A Tour of Kōdo

This is a quick walkthrough of Kōdo’s key features. By the end, you’ll have a good feel for the language and what makes it different.

We recommend that you try the examples as you go. To compile and run any program:

cargo run -p kodoc -- build program.ko -o program
./program

Self-Describing Modules

Every Kōdo program lives inside a module with a mandatory meta block:

module greeter {
    meta {
        purpose: "Greet users by name"
        version: "0.1.0"
    }

    fn main() {
        println("Hello from Kōdo!")
    }
}

The meta block isn’t optional decoration — the compiler rejects modules without it. This is intentional: every module must declare its purpose so that any reader (human or AI agent) can immediately understand what it does.

Functions and Types

Functions have explicit type annotations on every parameter and return value. There is no type inference across function boundaries — every signature is self-documenting:

fn add(a: Int, b: Int) -> Int {
    return a + b
}

fn is_positive(n: Int) -> Bool {
    return n > 0
}

fn greet(name: String) {
    println(name)
}

Kōdo supports three primitive types: Int, Bool, and String.

Variables

Variables are immutable by default. Use let mut when you need to reassign:

let x: Int = 42          // immutable
let mut counter: Int = 0  // mutable
counter = counter + 1     // reassignment

Control Flow

Kōdo has if/else and while loops:

fn abs(x: Int) -> Int {
    if x < 0 {
        return -x
    }
    return x
}

fn countdown(n: Int) {
    let mut i: Int = n
    while i > 0 {
        print_int(i)
        i = i - 1
    }
    println("Liftoff!")
}

Contracts

This is where Kōdo gets interesting. Functions can declare requires (preconditions) and ensures (postconditions) that are checked at runtime:

fn safe_divide(a: Int, b: Int) -> Int
    requires { b != 0 }
    ensures { result * b <= a }
{
    return a / b
}

requires runs before the function body — if violated, the program aborts immediately. ensures runs before every return — the special name result refers to the return value.

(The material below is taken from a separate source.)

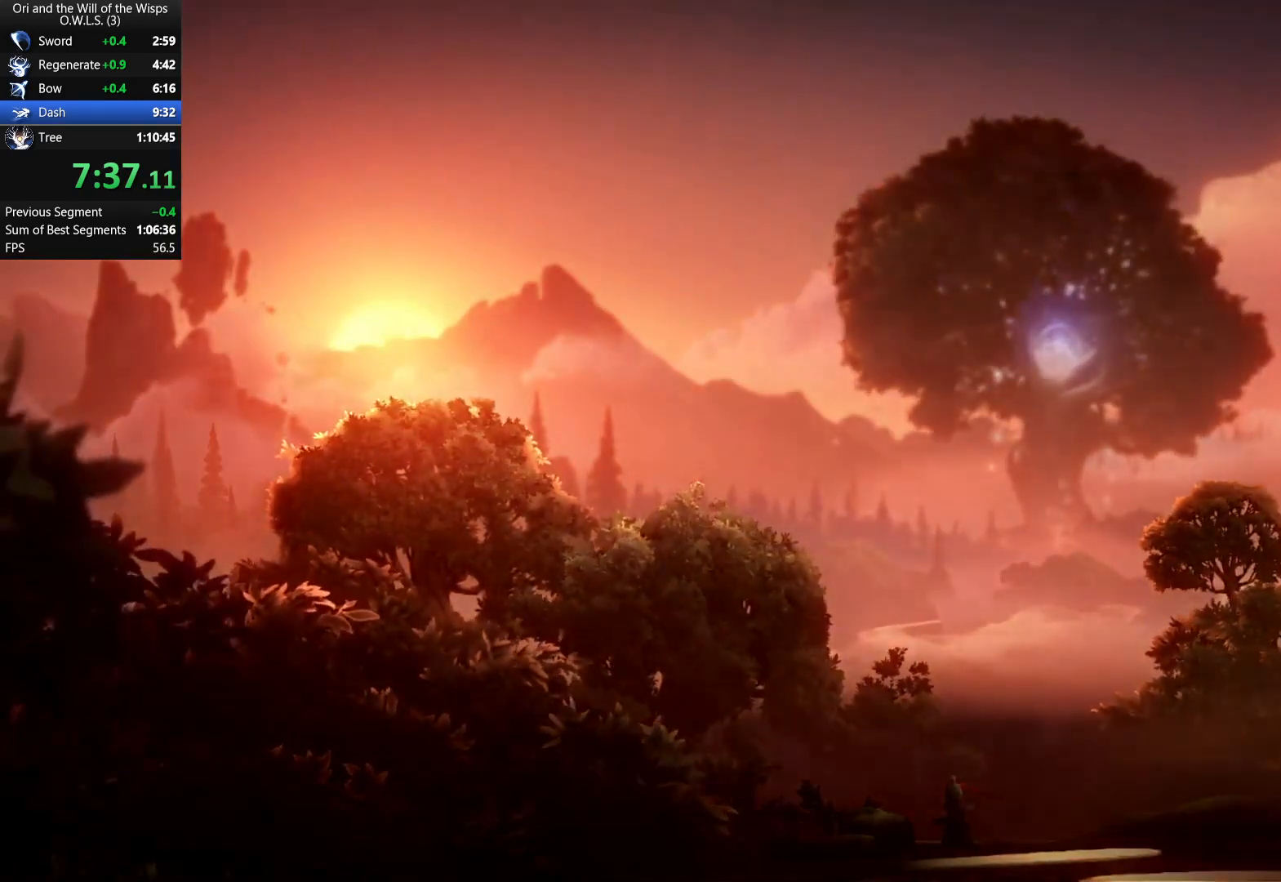
{"buttons": ["DPAD_LEFT"], "left_stick": "center", "events": []}
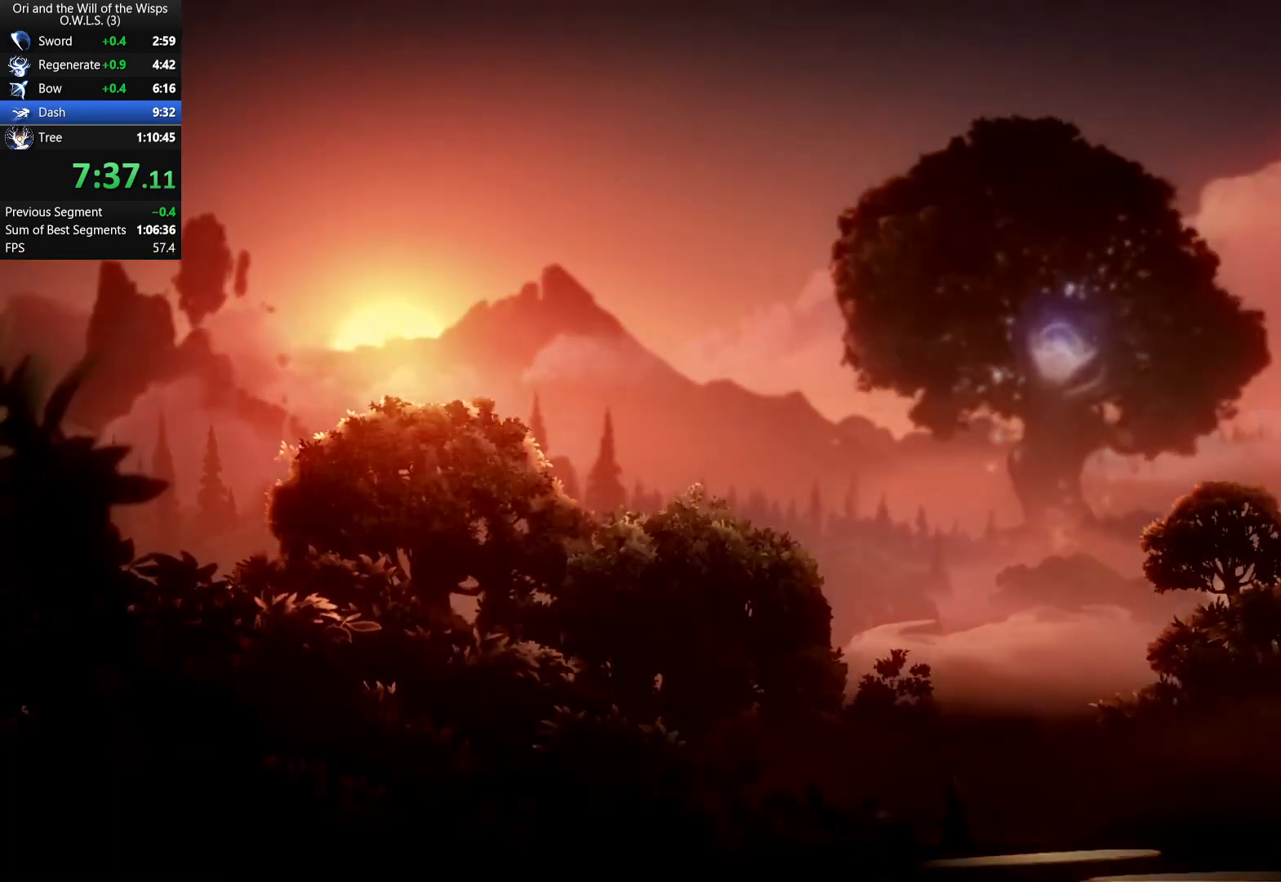
{"buttons": ["DPAD_LEFT"], "left_stick": "center", "events": []}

Contracts make assumptions explicit. Instead of a comment saying “b must not be zero,” the compiler enforces it.

Structs

Structs group related data:

struct Point {
    x: Int,
    y: Int
}

fn distance_from_origin(p: Point) -> Int {
    return p.x * p.x + p.y * p.y
}

fn main() {
    let p: Point = Point { x: 3, y: 4 }
    print_int(distance_from_origin(p))
}

Structs can be passed to functions and returned from functions. They are passed by pointer internally, so there’s no copy overhead.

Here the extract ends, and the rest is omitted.